WARSAW (Reuters) - Polish central bank governor Marek Belka committed no crime in a private conversation with a government minister that was leaked to the public, Prime Minister Donald Tusk said on Monday, easing pressure on Belka to resign.
In taped extracts of his conversation with Interior Minister Bartlomiej Sienkiewicz, Belka used an expletive to describe central bank colleagues and said he would help the government with its economic troubles if the finance minister were removed.
The zloty fell slightly against the euro early on Monday, with markets worried that the leak could bring down Belka. He is seen as a safe pair of hands by investors with assets in Poland, the European Union's sixth-biggest economy.
Under Polish rules, central bank governors cannot be removed unless they are convicted of crimes or incapacitated. Sources close to the government said for now it seemed unlikely Belka would have to resign.
Prosecutor-General Andrzej Seremet said on Monday his investigators had reviewed the audio tape, published by the news magazine Wprost, and found no initial evidence that either of the two men had committed a crime.
In his first detailed comments since the tape emerged, Tusk told a news conference: "I second the prosecutor's opinion that an initial analysis does not indicate a break of law.
"Irrespective of how nasty was their way of expressing their opinions, they were talking about how to help the country, not how to harm the country, about joint actions in the times of crisis," Tusk said.
Opposition politicians had said the two men were caught on the tape cooking up improper deals between the central bank and government - branches of the state which are supposed to be independent of each other.

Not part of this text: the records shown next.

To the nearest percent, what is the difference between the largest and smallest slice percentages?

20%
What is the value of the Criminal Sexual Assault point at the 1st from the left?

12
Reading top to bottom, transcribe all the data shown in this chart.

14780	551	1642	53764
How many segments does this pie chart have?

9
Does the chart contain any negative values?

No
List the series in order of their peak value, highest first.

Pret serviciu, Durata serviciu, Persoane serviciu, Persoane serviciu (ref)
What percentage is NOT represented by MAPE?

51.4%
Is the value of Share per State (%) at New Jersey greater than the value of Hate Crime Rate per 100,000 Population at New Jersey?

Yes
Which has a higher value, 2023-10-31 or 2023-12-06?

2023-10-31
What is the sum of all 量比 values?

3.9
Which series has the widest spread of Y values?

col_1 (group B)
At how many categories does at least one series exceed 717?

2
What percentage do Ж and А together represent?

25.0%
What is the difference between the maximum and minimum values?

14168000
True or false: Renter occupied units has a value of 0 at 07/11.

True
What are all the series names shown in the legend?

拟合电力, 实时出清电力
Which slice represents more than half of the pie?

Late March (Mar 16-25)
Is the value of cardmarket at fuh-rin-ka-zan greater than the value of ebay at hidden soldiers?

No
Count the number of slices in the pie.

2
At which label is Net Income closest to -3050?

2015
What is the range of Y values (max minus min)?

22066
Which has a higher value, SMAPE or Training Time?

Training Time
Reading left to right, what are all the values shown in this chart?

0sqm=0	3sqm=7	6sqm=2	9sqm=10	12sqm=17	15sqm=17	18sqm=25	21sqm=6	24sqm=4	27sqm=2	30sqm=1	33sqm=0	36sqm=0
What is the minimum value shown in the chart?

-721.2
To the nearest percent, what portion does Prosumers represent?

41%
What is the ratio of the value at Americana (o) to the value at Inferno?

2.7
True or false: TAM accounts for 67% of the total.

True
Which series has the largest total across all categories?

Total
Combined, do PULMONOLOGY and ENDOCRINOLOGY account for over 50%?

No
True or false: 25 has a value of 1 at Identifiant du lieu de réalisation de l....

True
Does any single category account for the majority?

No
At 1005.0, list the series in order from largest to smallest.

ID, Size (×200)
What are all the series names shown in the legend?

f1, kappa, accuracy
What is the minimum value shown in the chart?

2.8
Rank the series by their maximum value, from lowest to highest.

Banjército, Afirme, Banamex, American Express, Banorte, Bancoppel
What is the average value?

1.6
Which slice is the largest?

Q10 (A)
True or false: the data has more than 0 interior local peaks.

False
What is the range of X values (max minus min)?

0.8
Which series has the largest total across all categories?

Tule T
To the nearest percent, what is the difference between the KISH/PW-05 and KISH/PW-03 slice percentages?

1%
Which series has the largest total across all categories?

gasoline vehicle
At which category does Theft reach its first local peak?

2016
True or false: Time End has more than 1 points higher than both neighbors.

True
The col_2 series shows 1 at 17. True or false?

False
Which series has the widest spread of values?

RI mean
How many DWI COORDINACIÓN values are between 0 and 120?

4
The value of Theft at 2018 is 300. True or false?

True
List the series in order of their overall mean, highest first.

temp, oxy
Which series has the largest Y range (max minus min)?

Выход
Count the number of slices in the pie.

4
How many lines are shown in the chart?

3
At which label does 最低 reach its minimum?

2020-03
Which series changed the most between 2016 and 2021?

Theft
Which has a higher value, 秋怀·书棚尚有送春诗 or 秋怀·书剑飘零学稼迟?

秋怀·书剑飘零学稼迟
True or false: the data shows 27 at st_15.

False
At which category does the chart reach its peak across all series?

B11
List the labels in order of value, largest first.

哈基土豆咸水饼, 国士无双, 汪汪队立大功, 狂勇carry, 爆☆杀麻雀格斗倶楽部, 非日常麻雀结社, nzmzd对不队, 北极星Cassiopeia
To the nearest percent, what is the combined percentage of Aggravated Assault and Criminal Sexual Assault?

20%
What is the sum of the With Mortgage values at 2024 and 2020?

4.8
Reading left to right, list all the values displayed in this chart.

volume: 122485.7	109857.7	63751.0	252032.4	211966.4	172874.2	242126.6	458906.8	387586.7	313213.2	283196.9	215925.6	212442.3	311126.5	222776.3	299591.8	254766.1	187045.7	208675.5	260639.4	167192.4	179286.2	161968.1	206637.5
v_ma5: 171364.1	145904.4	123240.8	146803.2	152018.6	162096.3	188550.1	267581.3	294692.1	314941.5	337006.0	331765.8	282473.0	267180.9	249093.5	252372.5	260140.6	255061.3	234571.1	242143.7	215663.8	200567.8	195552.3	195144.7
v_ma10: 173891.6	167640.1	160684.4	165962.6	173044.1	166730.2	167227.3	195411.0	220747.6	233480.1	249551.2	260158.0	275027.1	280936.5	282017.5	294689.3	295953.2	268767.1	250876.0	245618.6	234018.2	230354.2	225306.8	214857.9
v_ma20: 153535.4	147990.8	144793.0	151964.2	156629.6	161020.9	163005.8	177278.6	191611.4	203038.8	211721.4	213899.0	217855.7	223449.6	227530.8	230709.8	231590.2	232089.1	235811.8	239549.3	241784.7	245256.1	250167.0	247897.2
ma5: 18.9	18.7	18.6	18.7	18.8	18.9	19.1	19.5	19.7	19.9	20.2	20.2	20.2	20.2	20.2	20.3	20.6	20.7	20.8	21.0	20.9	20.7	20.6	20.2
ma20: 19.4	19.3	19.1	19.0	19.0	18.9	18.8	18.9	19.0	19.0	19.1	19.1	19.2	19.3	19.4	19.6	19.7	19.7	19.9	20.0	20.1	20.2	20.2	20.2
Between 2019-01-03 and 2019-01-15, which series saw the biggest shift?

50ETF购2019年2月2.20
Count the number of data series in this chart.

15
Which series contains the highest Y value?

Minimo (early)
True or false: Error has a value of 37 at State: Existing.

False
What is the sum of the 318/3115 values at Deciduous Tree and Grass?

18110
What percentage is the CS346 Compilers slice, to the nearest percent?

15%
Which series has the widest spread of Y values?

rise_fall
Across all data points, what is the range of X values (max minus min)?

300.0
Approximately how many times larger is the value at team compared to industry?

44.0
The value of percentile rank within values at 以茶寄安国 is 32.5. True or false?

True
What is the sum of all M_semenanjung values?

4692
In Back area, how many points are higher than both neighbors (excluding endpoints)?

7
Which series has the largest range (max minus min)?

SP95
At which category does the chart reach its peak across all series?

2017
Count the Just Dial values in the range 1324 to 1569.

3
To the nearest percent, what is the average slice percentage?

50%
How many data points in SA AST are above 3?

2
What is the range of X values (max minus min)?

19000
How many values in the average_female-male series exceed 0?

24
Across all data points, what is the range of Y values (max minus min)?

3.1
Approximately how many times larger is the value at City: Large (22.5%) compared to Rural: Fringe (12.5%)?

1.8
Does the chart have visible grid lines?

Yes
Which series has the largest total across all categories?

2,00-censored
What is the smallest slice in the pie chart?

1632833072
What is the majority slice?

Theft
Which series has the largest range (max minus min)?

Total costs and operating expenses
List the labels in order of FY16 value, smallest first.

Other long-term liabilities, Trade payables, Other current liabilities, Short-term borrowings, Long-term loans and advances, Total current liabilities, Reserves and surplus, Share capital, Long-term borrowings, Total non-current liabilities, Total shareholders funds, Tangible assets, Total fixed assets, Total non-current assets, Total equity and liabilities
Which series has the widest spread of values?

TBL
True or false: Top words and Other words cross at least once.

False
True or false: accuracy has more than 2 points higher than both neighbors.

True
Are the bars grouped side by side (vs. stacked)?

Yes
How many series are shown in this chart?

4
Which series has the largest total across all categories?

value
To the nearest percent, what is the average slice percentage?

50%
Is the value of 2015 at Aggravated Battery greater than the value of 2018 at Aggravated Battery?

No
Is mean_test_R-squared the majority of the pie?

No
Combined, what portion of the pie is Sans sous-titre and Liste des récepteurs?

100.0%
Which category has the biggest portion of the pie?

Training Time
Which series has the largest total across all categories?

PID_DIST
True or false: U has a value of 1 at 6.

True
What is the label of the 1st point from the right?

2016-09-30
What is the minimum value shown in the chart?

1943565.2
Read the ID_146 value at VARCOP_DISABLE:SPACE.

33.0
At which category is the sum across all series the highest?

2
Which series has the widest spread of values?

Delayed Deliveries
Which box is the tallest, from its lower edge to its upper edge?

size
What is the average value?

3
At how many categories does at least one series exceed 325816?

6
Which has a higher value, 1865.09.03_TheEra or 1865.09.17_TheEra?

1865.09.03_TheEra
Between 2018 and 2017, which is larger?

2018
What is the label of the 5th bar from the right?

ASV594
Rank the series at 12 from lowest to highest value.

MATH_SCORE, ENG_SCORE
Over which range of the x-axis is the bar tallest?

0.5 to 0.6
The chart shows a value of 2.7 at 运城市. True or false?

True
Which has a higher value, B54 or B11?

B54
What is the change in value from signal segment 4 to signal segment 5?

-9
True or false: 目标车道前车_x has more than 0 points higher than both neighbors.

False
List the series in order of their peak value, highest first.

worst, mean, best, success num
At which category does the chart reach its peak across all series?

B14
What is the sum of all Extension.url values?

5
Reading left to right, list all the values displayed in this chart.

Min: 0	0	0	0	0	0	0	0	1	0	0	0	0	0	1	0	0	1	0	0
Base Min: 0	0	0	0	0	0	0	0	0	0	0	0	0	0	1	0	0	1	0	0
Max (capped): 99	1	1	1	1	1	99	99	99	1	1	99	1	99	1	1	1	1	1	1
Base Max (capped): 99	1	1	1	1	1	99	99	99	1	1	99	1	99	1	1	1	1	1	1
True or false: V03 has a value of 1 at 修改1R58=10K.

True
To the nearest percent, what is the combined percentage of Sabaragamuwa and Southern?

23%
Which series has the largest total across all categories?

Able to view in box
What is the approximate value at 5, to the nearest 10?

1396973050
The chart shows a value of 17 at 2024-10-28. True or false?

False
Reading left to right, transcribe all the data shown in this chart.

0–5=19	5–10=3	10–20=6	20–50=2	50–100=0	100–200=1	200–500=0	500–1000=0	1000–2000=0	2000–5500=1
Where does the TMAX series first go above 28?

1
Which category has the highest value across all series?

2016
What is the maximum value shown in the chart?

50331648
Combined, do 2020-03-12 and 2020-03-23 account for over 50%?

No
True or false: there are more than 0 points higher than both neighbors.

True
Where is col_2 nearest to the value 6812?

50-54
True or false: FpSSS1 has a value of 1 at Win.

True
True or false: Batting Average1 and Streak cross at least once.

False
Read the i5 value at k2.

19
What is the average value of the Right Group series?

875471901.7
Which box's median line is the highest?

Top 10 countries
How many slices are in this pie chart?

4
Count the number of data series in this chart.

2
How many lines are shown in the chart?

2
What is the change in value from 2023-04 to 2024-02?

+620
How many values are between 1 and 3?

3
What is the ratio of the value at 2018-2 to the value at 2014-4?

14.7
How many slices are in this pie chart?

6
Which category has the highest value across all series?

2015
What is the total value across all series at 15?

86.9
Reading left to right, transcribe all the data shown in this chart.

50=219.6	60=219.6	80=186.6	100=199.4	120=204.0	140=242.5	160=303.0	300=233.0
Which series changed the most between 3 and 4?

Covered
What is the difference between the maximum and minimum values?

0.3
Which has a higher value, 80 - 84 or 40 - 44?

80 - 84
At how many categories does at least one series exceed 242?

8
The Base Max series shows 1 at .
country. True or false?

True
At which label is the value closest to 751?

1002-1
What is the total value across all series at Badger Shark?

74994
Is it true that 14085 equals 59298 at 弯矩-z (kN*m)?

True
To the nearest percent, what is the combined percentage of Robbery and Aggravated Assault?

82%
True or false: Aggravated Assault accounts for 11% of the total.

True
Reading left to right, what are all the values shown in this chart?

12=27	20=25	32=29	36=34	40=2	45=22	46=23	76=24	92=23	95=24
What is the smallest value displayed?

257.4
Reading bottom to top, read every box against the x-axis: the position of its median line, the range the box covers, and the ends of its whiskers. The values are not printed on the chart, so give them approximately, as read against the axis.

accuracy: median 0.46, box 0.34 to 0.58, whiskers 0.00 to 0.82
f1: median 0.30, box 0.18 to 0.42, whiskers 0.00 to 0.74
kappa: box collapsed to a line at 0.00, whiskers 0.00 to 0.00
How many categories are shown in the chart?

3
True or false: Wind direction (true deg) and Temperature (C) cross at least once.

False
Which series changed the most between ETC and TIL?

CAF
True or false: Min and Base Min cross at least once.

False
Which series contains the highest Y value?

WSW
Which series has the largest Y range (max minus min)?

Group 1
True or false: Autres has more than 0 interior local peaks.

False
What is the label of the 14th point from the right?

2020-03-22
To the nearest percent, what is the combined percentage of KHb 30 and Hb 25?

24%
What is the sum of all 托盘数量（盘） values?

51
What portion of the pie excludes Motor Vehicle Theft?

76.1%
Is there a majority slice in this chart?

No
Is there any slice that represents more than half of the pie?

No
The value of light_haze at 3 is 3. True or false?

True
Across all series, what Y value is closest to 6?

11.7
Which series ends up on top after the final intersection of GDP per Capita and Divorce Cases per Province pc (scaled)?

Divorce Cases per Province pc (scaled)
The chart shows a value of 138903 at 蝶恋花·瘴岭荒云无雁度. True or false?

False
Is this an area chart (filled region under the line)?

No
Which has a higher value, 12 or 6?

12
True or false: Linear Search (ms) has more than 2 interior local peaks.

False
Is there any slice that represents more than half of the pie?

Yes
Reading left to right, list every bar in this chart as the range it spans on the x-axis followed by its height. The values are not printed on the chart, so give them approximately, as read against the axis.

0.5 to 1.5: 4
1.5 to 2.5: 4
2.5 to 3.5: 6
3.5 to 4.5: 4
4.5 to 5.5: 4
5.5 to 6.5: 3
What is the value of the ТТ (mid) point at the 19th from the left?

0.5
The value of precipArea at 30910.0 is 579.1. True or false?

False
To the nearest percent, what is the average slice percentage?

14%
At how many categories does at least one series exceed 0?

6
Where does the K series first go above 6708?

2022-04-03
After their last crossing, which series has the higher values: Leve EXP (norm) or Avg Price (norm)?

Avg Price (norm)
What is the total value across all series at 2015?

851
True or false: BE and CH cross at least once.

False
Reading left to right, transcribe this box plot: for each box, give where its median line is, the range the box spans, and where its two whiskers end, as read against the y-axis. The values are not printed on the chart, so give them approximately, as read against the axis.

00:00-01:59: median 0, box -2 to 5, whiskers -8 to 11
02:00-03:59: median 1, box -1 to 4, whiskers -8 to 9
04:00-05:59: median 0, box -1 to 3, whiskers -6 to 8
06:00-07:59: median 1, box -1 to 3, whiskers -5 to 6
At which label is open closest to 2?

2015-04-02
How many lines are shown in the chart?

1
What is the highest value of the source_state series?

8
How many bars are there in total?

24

A few months after the conversation in the restaurant, the finance minister whose removal Belka had mentioned, Jacek Rostowski, left the government in a reshuffle. Belka said on Sunday this was just a coincidence.
Tusk said the exchanges captured on tape between Belka and Sienkiewicz were a theoretical discussion about potential risks to economic stability in Poland, and that most of the scenarios they talked about never materialised.
Tusk also said he saw no need to fire his interior minister, or for the whole government to resign, as demanded by the opposition.